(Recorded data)
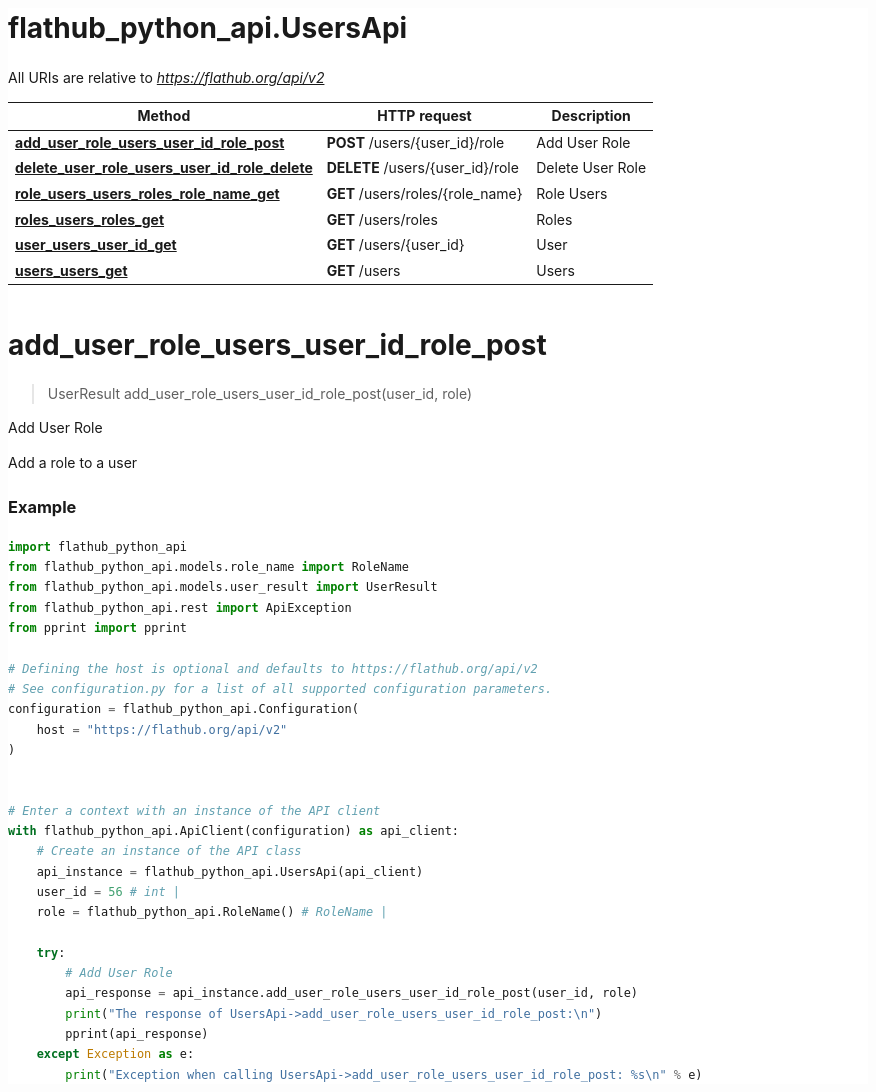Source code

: # flathub_python_api.UsersApi

All URIs are relative to *https://flathub.org/api/v2*

Method | HTTP request | Description
------------- | ------------- | -------------
[**add_user_role_users_user_id_role_post**](UsersApi.md#add_user_role_users_user_id_role_post) | **POST** /users/{user_id}/role | Add User Role
[**delete_user_role_users_user_id_role_delete**](UsersApi.md#delete_user_role_users_user_id_role_delete) | **DELETE** /users/{user_id}/role | Delete User Role
[**role_users_users_roles_role_name_get**](UsersApi.md#role_users_users_roles_role_name_get) | **GET** /users/roles/{role_name} | Role Users
[**roles_users_roles_get**](UsersApi.md#roles_users_roles_get) | **GET** /users/roles | Roles
[**user_users_user_id_get**](UsersApi.md#user_users_user_id_get) | **GET** /users/{user_id} | User
[**users_users_get**](UsersApi.md#users_users_get) | **GET** /users | Users


# **add_user_role_users_user_id_role_post**
> UserResult add_user_role_users_user_id_role_post(user_id, role)

Add User Role

Add a role to a user

### Example


```python
import flathub_python_api
from flathub_python_api.models.role_name import RoleName
from flathub_python_api.models.user_result import UserResult
from flathub_python_api.rest import ApiException
from pprint import pprint

# Defining the host is optional and defaults to https://flathub.org/api/v2
# See configuration.py for a list of all supported configuration parameters.
configuration = flathub_python_api.Configuration(
    host = "https://flathub.org/api/v2"
)


# Enter a context with an instance of the API client
with flathub_python_api.ApiClient(configuration) as api_client:
    # Create an instance of the API class
    api_instance = flathub_python_api.UsersApi(api_client)
    user_id = 56 # int | 
    role = flathub_python_api.RoleName() # RoleName | 

    try:
        # Add User Role
        api_response = api_instance.add_user_role_users_user_id_role_post(user_id, role)
        print("The response of UsersApi->add_user_role_users_user_id_role_post:\n")
        pprint(api_response)
    except Exception as e:
        print("Exception when calling UsersApi->add_user_role_users_user_id_role_post: %s\n" % e)
```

EXERCISE DETAILS:
Would you please copy every line in the data that contains the word "configuration"?

TASK RESULT:
# See configuration.py for a list of all supported configuration parameters.
configuration = flathub_python_api.Configuration(
with flathub_python_api.ApiClient(configuration) as api_client:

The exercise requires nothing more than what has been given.